▶ [EXERCISE GOAL]: For every record that follows, write out the text exactly and omit the picture, if one is present.

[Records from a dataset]

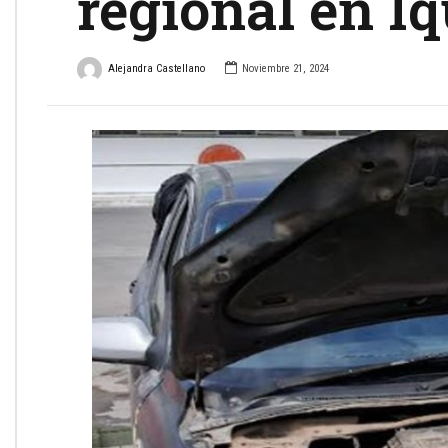
regional en I
Alejandra Castellano
Noviembre 21, 2024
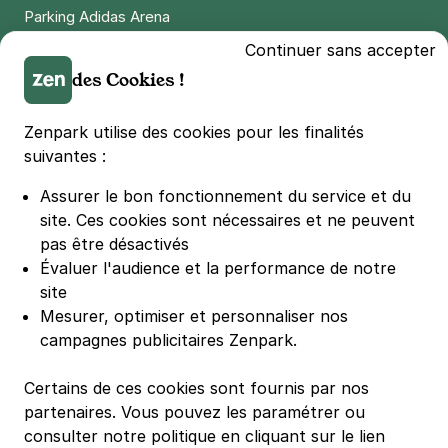
4 €
/heure
,
32 €/jour,
100 €/semaine
(tarifs dégressifs)
Parking Adidas Arena
Réserver
Parking Parc des Princes
Continuer sans accepter
Parking LDLC Arena
+ Abonnements disponibles
des Cookies !
Parking Stade Pierre Mauroy
Parking Groupama Stadium
Zenpark utilise des cookies pour les finalités
Paris - Bastille - Roquette Intérieur
Parking Vélodrome
suivantes :
33 rue de la Roquette
Parking Stade de France
75011
Paris
Assurer le bon fonctionnement du service et du
Parking Bercy
4,2
(727 avis)
site.
Ces cookies sont nécessaires et ne peuvent
Parking La Défense Arena
pas être désactivés
4 €
/heure
,
32 €/jour,
100 €/semaine
(tarifs dégressifs)
Parking Les 4 temps
Évaluer l'audience et la performance de notre
Réserver
Parking Nation
site
+ Abonnements disponibles
Parking Porte de Versailles
Mesurer, optimiser et personnaliser nos
campagnes publicitaires Zenpark.
Parking Lille Grand Palais
Parking Euralille
Certains de ces cookies sont fournis par nos
Parking Casino Barrière Lille
partenaires. Vous pouvez les paramétrer ou
consulter notre politique en cliquant sur le lien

▶ [ANSWER TO THIS TASK]:
regional en I
Alejandra Castellano
Noviembre 21, 2024
4 €
/heure
,
32 €/jour,
100 €/semaine
(tarifs dégressifs)
Parking Adidas Arena
Réserver
Parking Parc des Princes
Continuer sans accepter
Parking LDLC Arena
+ Abonnements disponibles
des Cookies !
Parking Stade Pierre Mauroy
Parking Groupama Stadium
Zenpark utilise des cookies pour les finalités
Paris - Bastille - Roquette Intérieur
Parking Vélodrome
suivantes :
33 rue de la Roquette
Parking Stade de France
75011
Paris
Assurer le bon fonctionnement du service et du
Parking Bercy
4,2
(727 avis)
site.
Ces cookies sont nécessaires et ne peuvent
Parking La Défense Arena
pas être désactivés
4 €
/heure
,
32 €/jour,
100 €/semaine
(tarifs dégressifs)
Parking Les 4 temps
Évaluer l'audience et la performance de notre
Réserver
Parking Nation
site
+ Abonnements disponibles
Parking Porte de Versailles
Mesurer, optimiser et personnaliser nos
campagnes publicitaires Zenpark.
Parking Lille Grand Palais
Parking Euralille
Certains de ces cookies sont fournis par nos
Parking Casino Barrière Lille
partenaires. Vous pouvez les paramétrer ou
consulter notre politique en cliquant sur le lien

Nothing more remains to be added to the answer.